Dans ce moment d’après qui résonne comme un retour pour ceux du moment d’avant, devant un parterre d’hommes, de femmes et d’enfants dont le seul point commun est de se trouver à cet instant précis sur la place Saint-Sulpice et de regarder en l’air, un corps tombe du ciel et s’écrase.
On crie, on court, on se prend la tête entre les mains, on regarde le corps, la tache de sang sur le parvis de l’église, on regarde le ciel pour comprendre, on regarde autour de soi, puis de nouveau le corps, la tête des autres entre leurs mains, la tache de sang, le ciel l’église le corps le sang le ciel.
Un homme allongé sur un banc lève la tête, une conductrice de bus quitte son arrêt, un organiste essuie la table d’une cuisine.

Le tout début m’a évoqué la chanson de Dutronc le vieux, « il est cinq heures », cela m’a fait entrer dans la lecture par une sorte de jeu, deviner à quelle heure tout cela peut bien se passer… Et c’est riche, les hypothèses viennent et puis tant d’éléments créent peu à peu un autre jeu, d’associations avec ce que je connais ou que j’ai moi-même écrit… Pérec ? Ah oui… une fontaine ? Mais oui !… Saint-Sulpice ? Ah, la rage monte, mais c’est très personnel…
J’adore. Il y a comme une sensation de silence qui s’en dégage. Comme des clichés silencieux juxtaposés, avec des gens dans telle ou telle posture, avec quelques pensées qui apparaissent sur les clichés. Bon , je n’arrive pastrop à en parler, mais je kiffe.
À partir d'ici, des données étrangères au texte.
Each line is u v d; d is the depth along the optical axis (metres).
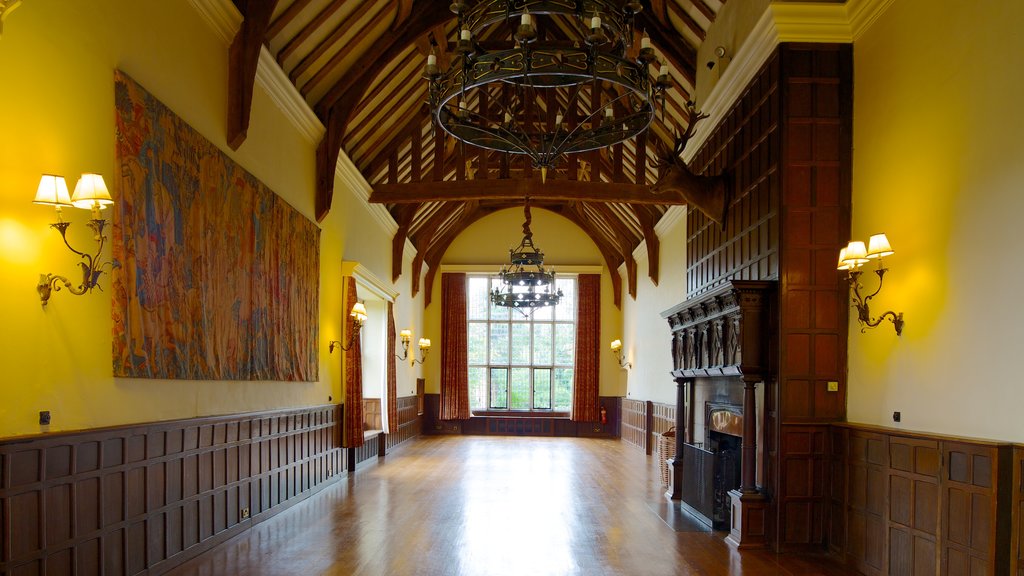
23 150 3.74
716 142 8.85
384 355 14.01
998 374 4.33
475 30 4.91
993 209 4.43
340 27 7.89
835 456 6.22
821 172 6.46
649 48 5.13
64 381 4.04
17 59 3.69
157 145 5.02
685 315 8.66
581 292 19.88
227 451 6.37
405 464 12.59
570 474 11.52
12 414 3.63
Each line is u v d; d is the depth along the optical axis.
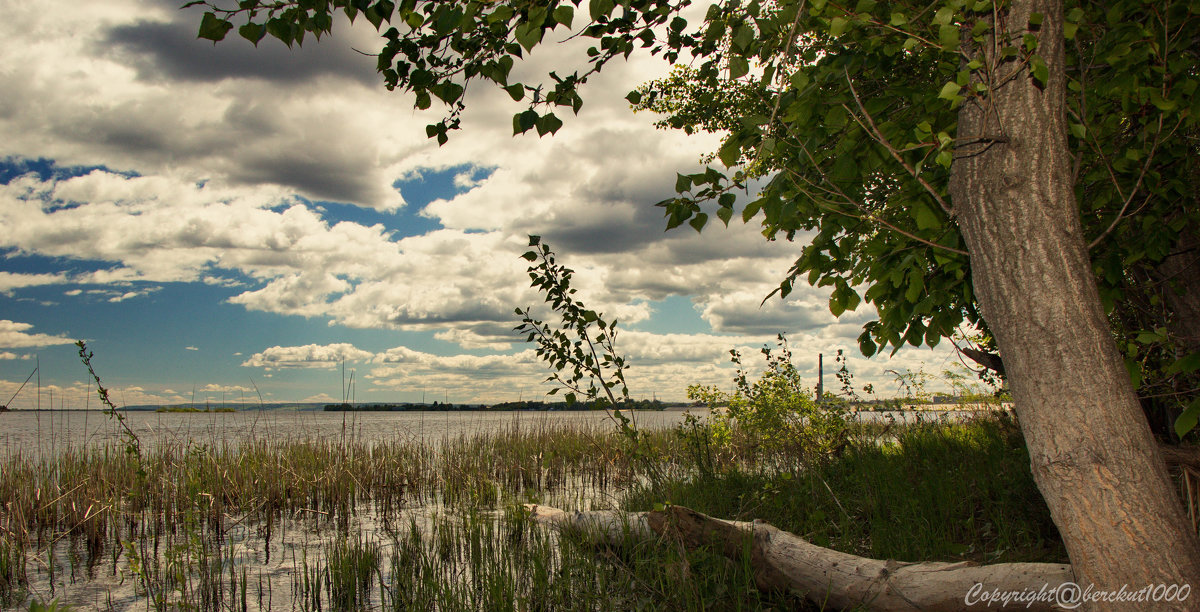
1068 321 2.53
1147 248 4.17
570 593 4.75
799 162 3.80
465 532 6.74
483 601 4.77
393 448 12.31
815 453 8.73
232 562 5.33
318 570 5.04
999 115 2.79
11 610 4.81
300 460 10.09
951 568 3.80
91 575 5.66
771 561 4.61
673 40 3.84
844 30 2.85
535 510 7.45
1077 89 3.66
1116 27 3.46
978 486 6.07
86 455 10.01
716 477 8.13
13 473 8.31
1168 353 4.52
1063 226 2.66
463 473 10.72
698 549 4.88
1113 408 2.42
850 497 6.58
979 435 9.05
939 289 3.99
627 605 4.55
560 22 2.84
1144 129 3.78
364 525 7.69
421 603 4.67
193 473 8.62
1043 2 2.82
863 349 4.61
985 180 2.80
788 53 2.97
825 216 3.91
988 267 2.78
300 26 3.01
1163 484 2.36
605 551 5.95
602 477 11.05
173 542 6.80
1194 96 3.53
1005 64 2.81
J’aime beaucoup cette description de l’interstice, de l’instant déjà écoulé, comme un slow-motion, la photo d’avant qui resterait imprimée dans celle d’après, en surimpression.
J aime ce texte , il nous emmène dans ce Paris de la place Saint Sulpice, avant , pendant et … la vie passe avec ses personnages typiques comme un bon film, les scénarios se répondent et il y a ce mouvement vers le haut et une attente vers le ciel , une promesse?
et la chute nous terrasse…
Merci Jluc pour ce moment de lecture.